Highways England steps up worker and driver safety campaign

Live carriageway crossings are the first target to improve worker safety; and organisation wants to improve road design, vehicles and driver behaviour.

Worker safety is top priority at Highways England

Highways England formally ramped up its campaign to improve safety for road workers last week when it called together its supply chain to look at ways of making England’s highways a benchmark of safety worldwide.

 “We are taking a fresh look at safety and believe that no one should be harmed when working – and driving – on our roads" - Mike Wilson, chief highway engineer

Technology, risk reduction and harmonisation of guidance were at the heart of the meeting along with encouragement of the supply chain to share best practice in safety.
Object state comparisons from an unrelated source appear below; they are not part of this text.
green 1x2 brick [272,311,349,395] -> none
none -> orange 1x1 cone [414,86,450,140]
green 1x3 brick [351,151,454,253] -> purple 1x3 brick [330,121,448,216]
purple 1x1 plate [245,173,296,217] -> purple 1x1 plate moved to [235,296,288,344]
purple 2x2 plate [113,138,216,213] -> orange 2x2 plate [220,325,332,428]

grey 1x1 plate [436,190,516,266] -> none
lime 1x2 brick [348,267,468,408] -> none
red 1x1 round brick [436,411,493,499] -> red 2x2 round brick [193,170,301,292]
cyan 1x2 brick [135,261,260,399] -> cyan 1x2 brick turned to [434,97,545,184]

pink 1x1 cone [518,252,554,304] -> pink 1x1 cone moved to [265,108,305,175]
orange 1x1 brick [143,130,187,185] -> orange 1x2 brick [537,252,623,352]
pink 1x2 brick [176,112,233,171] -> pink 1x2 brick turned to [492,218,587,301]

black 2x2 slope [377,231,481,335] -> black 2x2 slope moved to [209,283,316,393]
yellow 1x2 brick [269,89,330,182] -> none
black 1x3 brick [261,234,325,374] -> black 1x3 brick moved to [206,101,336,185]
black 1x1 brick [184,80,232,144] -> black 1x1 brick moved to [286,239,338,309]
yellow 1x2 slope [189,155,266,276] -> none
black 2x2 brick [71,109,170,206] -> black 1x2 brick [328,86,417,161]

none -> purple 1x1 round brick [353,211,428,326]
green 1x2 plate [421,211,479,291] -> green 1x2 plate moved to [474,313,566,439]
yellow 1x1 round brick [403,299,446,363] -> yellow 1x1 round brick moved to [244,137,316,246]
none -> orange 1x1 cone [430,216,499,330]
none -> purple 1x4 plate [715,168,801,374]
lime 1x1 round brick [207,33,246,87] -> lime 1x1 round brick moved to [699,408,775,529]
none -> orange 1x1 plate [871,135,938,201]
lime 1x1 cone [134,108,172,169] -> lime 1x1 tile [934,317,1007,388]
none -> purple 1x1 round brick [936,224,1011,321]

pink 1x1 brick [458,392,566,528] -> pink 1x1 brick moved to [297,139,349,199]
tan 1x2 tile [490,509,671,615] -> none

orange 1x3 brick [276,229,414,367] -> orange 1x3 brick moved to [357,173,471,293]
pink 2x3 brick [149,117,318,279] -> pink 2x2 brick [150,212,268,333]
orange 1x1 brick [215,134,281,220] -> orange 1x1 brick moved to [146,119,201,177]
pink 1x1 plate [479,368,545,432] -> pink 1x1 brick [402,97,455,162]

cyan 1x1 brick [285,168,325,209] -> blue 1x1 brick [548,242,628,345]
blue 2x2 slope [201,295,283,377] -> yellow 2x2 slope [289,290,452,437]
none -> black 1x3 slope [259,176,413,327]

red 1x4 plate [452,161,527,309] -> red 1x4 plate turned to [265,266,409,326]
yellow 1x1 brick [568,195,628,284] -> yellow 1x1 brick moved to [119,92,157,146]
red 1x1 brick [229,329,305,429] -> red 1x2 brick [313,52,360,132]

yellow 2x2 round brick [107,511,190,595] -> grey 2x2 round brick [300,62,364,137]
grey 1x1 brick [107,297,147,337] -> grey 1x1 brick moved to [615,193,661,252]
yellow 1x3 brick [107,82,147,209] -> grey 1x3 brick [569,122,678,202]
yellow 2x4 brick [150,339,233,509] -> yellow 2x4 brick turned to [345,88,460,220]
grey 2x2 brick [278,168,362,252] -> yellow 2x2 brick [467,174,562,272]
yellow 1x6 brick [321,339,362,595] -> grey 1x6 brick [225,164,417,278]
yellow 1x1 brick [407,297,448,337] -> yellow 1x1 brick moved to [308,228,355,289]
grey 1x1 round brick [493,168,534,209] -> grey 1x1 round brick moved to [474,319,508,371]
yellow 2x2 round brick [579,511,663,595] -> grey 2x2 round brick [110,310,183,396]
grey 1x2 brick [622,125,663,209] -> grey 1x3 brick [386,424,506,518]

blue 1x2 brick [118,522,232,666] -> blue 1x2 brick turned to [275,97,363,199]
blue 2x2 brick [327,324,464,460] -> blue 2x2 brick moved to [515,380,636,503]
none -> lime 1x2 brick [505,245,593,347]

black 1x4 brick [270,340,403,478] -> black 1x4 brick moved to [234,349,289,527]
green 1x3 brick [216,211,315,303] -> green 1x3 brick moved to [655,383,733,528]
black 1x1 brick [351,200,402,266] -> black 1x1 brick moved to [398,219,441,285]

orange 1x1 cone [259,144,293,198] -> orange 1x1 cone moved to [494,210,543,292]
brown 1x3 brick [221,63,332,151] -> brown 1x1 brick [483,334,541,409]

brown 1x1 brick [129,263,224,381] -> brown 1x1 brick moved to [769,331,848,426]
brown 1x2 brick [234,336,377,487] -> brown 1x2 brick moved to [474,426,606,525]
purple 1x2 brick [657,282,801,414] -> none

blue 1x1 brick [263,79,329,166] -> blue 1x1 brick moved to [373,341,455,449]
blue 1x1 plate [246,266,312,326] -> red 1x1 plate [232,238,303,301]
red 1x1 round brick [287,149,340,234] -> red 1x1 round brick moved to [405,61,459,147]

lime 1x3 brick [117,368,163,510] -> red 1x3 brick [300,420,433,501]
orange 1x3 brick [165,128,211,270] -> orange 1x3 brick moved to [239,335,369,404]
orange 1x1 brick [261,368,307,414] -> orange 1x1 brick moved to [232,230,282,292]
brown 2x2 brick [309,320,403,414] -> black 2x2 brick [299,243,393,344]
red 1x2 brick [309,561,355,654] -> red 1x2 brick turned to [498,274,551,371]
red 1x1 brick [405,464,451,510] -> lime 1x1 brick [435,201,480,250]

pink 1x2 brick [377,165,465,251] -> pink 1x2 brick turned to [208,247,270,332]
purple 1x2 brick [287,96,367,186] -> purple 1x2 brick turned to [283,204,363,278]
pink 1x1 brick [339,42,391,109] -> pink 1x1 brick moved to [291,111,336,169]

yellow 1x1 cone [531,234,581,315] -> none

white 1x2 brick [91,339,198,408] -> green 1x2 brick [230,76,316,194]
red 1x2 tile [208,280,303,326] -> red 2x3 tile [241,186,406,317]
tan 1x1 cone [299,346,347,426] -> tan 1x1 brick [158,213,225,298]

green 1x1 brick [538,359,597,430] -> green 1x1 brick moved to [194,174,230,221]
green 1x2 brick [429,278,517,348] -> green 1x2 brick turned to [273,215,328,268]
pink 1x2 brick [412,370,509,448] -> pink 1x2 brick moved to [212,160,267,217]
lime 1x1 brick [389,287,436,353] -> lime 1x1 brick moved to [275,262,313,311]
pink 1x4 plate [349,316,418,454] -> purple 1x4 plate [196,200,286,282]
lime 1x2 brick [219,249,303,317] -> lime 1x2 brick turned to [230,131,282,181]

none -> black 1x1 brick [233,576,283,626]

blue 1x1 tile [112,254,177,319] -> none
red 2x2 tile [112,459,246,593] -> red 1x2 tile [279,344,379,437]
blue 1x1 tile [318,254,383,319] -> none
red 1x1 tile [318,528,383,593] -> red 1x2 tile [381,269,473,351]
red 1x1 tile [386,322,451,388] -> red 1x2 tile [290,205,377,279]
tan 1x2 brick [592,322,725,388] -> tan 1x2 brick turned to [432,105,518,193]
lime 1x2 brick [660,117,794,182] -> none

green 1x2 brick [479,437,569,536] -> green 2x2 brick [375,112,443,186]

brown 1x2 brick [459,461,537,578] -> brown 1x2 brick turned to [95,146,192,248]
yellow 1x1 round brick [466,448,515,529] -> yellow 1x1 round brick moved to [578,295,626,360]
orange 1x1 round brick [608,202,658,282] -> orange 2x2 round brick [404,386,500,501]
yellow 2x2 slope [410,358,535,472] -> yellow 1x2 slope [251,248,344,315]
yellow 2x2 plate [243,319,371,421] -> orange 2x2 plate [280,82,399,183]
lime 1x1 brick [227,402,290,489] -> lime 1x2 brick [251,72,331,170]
The move comes as the organisation prepares for a quadrupling in workload as it delivers the £11bn investment planned for the next five years. And it wants to do that without seeing an increase in incidents; rather it wants to seen an improvement in safety figures of 40% from a 2009 base.

Overall over 1000 people have been killed or injured in incidents on laybys or hard shoulders in the last decade and safety for the workforce is top priority for the organisation. It is also focusing on driver safety and has recognised that there is an interaction between users of the highway and those who work on it so future campaigns will look holistically at how safety can be improved.

 “We are taking a fresh look at safety and believe that no one should be harmed when working – and driving – on our roads,” said chief highway engineer Mike Wilson.

A key target for road worker safety is to eliminate live carriageway crossings when setting up signage for overnight works. “That’s 3.7M crossings!” Wilson pointed out. New research with TRL has demonstrated that drivers will notice the information if the sign is just on the offside (ie verge side) of the carriageway so the requirement for signs also on the central reservation has been dropped. But more ideas on how to set the signs out safely are welcome, Wilson said.

Highways England will also be focusing on the interaction between road users and works at road works and how that can be improved; and the interaction between personnel and plan on site.

The ambition for drivers is to have 90% of Highways England roads credited with safe road assessment EuroRAP 3 status. “We hope to use March 2016 as the baseline and work forwards from there,” said project lead Stewart Evans. “But we want to move beyond EuroRAP 3 and are working with the Road Safety Foundation to include best practice from Australia and China for example.”

Highways England has three key planks in its road user strategy, he said. The roads themselves are one. But the organisation will also be working with the motor industry to encourage more innovation in vehicles so they and the drivers who use them are safer. And it will be targeting driver behaviour.